Set exercise a » Count the lines in the rows that contain the word "Transcribe", treating uppercase and lowercase as different, and give only that number.

Excerpted text »
Today's Paper Arkansas News LEARNS Guide Legislature Sports Core Values Puzzles Newsletters Public Notices Archive Obits Opinion Story Ideas
ADVERTISEMENT
ADVERTISEMENT

House approves changes to rules

McCarthy’s first day as speaker also sees cuts to IRS passed by LISA MASCARO The Associated Press | January 10, 2023 at 4:00 a.m.
Speaker of the House Kevin McCarthy, R-Calif., talks to reporters as he walks to the speaker's ceremonial office at the Capitol in Washington, Monday, Jan. 9, 2023. (AP Photo/Jose Luis Magana)

WASHINGTON -- House Speaker Kevin McCarthy passed his first tests late Monday as the Republicans approved their rules package for governing House operations, typically a routine step on Day One that stretched into the second week of the new majority. It was approved 220-213, a party-line vote with one Republican opposed.

Next, the House Republicans easily passed their first bill -- legislation to cut funding that is supposed to bolster the Internal Revenue Service. The Republicans' IRS bill ran into a snag ahead of votes because the budget office announced that rather than save money, it would add $114 billion to the federal deficit. The measure flew through on another party-line vote, 218-210, though it has almost no chance of passage in the Democratic-controlled Senate.

It was an effective start to what many have predicted will be a new era of potentially crisis governing. House Republicans are expected to have one standoff after another after last week's raucous speaker's race that showcased the challenges ahead, as McCarthy confronts a rebellious majority as well as the limits of President Joe Biden's remaining agenda on Capitol Hill.

With sky-high ambitions for a hard-right conservative agenda but only a narrow hold on the majority, which enables just a few holdouts to halt proceedings, the Republicans want to investigate Biden, slash federal spending and beef up competition with China.

Data supplied »
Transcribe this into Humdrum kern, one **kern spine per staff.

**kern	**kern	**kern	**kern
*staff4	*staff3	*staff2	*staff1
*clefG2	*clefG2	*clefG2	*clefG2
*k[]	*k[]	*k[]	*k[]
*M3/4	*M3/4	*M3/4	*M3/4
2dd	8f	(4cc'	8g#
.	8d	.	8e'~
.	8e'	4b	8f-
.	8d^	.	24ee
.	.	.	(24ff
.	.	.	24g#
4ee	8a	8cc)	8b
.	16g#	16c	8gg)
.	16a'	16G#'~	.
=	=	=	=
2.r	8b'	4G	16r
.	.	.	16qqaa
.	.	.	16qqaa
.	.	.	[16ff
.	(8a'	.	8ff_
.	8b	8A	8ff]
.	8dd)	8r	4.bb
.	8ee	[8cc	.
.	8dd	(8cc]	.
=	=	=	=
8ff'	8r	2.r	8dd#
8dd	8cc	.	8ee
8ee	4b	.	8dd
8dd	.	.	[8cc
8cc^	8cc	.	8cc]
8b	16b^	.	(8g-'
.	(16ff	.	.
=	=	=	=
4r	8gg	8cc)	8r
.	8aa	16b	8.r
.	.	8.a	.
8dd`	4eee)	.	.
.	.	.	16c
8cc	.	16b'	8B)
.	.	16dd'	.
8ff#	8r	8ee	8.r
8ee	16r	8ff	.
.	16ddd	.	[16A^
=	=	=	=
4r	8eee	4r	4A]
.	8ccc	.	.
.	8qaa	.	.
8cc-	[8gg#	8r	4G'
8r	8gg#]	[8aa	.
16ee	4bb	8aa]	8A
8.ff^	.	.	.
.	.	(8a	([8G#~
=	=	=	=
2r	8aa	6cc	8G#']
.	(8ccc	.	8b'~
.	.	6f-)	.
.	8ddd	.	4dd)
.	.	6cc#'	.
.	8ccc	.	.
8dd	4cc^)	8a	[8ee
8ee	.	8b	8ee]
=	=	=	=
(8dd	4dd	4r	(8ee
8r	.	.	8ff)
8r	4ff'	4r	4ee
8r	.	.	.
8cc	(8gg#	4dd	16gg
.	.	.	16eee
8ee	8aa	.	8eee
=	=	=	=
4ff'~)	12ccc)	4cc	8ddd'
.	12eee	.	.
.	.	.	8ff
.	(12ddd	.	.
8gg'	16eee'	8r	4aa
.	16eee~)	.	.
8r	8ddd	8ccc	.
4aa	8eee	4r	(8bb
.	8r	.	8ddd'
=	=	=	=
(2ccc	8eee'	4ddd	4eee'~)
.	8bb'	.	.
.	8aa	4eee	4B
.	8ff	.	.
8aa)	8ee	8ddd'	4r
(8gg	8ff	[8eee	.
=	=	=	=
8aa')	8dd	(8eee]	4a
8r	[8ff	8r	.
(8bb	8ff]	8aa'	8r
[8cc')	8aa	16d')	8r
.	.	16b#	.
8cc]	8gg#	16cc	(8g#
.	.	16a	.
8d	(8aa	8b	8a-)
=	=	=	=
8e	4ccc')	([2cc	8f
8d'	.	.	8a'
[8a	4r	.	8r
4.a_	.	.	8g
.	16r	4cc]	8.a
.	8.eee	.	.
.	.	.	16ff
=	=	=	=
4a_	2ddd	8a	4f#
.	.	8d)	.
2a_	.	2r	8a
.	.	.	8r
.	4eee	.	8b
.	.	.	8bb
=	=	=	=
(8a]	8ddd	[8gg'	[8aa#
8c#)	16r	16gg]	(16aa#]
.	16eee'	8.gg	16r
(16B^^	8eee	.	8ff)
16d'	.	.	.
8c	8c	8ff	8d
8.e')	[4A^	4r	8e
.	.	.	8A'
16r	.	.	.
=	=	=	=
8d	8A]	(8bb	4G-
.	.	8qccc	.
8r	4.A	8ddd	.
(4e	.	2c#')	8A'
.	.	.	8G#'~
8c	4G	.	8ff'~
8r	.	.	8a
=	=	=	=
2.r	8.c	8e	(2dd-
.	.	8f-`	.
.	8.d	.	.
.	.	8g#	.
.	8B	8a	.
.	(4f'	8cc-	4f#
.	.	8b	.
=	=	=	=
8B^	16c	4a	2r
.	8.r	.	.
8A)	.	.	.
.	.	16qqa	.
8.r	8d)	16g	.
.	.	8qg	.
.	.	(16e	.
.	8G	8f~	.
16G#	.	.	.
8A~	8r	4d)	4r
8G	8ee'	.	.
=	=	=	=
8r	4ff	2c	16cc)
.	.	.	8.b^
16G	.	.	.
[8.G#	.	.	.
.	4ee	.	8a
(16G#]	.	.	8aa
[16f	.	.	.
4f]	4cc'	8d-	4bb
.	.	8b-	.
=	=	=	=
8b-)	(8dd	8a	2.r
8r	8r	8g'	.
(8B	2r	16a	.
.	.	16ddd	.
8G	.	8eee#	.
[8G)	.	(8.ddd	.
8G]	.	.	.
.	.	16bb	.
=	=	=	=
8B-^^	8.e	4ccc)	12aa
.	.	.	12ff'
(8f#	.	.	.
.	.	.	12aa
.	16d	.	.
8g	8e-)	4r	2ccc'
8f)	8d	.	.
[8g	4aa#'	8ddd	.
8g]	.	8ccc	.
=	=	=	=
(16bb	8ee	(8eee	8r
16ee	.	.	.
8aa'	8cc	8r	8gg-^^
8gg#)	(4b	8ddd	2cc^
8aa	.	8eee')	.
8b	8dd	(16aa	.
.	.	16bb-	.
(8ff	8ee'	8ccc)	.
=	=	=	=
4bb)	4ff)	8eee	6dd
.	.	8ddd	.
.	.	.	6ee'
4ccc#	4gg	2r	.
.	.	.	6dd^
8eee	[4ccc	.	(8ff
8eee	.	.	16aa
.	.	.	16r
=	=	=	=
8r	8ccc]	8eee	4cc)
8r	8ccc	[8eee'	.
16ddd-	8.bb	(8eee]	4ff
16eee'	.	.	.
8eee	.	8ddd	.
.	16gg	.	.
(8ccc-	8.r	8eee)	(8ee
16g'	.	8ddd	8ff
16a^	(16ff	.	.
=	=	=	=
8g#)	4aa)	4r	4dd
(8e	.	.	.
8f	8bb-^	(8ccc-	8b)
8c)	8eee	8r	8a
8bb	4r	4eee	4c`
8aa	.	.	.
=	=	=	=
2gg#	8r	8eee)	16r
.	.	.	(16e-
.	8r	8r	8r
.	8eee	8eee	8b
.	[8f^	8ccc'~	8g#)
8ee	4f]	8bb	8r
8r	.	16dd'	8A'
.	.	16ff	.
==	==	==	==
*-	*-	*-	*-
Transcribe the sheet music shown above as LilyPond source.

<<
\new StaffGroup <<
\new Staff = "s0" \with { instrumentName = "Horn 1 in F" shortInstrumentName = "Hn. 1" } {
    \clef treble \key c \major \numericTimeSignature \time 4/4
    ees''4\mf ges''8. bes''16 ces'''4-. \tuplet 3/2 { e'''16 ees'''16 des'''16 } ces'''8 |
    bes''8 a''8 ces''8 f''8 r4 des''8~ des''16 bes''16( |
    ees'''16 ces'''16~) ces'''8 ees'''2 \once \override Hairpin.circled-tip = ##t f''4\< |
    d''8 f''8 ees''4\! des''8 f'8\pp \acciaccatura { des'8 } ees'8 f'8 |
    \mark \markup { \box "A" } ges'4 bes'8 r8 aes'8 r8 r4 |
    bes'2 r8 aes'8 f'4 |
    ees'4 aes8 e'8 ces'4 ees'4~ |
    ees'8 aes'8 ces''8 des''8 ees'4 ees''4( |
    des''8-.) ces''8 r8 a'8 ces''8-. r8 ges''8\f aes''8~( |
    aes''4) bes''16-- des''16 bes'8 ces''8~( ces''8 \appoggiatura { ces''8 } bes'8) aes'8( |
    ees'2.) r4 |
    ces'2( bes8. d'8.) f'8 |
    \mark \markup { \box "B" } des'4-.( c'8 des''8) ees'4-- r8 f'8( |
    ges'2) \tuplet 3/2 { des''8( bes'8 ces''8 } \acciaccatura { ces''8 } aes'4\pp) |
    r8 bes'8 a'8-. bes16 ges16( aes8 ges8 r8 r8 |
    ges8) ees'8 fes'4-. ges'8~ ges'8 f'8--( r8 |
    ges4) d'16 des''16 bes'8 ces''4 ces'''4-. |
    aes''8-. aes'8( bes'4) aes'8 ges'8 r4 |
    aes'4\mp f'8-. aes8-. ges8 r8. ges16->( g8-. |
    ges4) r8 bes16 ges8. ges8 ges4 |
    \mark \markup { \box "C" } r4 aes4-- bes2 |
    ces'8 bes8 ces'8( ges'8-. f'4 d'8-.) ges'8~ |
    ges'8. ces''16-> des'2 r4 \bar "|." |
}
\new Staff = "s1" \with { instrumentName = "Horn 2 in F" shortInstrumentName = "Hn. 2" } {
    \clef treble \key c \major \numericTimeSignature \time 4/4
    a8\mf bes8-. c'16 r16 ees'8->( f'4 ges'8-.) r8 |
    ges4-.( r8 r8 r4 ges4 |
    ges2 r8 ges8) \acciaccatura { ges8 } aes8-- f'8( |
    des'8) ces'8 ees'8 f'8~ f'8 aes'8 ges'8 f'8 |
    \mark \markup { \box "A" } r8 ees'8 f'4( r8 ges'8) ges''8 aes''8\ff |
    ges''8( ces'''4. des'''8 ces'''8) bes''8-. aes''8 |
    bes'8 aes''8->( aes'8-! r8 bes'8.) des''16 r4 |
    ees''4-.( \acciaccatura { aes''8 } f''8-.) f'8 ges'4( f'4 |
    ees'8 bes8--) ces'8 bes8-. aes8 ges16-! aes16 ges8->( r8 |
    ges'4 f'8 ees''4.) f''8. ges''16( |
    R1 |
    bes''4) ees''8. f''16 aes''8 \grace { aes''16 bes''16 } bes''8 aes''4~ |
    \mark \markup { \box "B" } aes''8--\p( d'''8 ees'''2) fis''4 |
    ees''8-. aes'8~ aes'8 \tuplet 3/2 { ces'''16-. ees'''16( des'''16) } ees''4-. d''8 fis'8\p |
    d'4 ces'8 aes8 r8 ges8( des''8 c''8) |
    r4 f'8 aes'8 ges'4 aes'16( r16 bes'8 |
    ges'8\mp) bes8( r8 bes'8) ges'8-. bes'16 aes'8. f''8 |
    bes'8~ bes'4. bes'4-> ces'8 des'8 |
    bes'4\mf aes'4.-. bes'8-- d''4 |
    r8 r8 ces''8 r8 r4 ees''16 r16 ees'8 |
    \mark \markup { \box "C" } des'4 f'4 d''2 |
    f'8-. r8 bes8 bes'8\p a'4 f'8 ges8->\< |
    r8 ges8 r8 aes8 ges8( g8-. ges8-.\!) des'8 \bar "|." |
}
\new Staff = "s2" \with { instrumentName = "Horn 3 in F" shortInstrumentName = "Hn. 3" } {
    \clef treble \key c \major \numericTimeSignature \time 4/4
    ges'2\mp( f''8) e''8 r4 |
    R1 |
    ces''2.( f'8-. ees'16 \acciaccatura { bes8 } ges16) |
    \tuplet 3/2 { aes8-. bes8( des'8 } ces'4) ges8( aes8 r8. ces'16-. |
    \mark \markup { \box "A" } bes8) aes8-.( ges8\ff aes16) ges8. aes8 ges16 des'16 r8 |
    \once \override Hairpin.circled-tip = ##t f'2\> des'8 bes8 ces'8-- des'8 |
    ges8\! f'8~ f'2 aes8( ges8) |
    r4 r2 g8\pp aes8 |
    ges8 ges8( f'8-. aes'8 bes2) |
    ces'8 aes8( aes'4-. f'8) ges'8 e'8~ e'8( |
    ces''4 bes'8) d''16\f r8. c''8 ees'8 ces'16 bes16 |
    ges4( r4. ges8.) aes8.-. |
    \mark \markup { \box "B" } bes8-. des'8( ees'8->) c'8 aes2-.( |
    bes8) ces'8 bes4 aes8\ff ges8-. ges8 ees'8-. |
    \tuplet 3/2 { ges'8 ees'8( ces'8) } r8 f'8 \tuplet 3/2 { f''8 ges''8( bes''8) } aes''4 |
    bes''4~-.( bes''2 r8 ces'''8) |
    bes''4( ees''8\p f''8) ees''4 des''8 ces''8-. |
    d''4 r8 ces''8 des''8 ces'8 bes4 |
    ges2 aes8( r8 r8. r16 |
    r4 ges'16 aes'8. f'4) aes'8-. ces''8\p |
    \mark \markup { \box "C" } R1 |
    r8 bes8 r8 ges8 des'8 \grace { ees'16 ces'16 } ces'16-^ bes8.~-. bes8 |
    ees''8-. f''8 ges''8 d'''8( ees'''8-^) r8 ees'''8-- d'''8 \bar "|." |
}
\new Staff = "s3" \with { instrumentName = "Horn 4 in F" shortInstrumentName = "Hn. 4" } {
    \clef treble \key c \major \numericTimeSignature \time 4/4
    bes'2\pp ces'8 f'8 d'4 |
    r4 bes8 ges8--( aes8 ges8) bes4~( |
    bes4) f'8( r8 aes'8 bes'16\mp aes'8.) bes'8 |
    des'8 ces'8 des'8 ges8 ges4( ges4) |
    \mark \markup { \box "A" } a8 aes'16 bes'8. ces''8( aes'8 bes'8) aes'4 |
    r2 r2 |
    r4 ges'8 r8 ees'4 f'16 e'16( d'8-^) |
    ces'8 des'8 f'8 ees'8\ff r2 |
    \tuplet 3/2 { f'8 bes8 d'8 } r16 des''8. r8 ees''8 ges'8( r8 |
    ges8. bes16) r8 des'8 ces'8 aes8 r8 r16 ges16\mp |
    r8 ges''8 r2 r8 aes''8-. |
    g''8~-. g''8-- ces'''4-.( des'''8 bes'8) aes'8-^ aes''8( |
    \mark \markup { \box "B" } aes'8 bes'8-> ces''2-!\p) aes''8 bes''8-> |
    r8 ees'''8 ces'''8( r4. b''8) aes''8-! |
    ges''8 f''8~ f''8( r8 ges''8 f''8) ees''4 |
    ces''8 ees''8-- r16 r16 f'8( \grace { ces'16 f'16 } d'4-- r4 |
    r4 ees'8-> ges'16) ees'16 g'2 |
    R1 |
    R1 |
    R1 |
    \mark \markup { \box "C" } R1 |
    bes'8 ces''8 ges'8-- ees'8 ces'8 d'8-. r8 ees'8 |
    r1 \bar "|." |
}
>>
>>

Set exercise b » Return, word for word, the part of the House rules article that opens with the words containing "McCarthy’s first day" and closes with "Photo/Jose Luis Magana)".

Exercise response a » 2

Exercise response b »
McCarthy’s first day as speaker also sees cuts to IRS passed by LISA MASCARO The Associated Press | January 10, 2023 at 4:00 a.m.
Speaker of the House Kevin McCarthy, R-Calif., talks to reporters as he walks to the speaker's ceremonial office at the Capitol in Washington, Monday, Jan. 9, 2023. (AP Photo/Jose Luis Magana)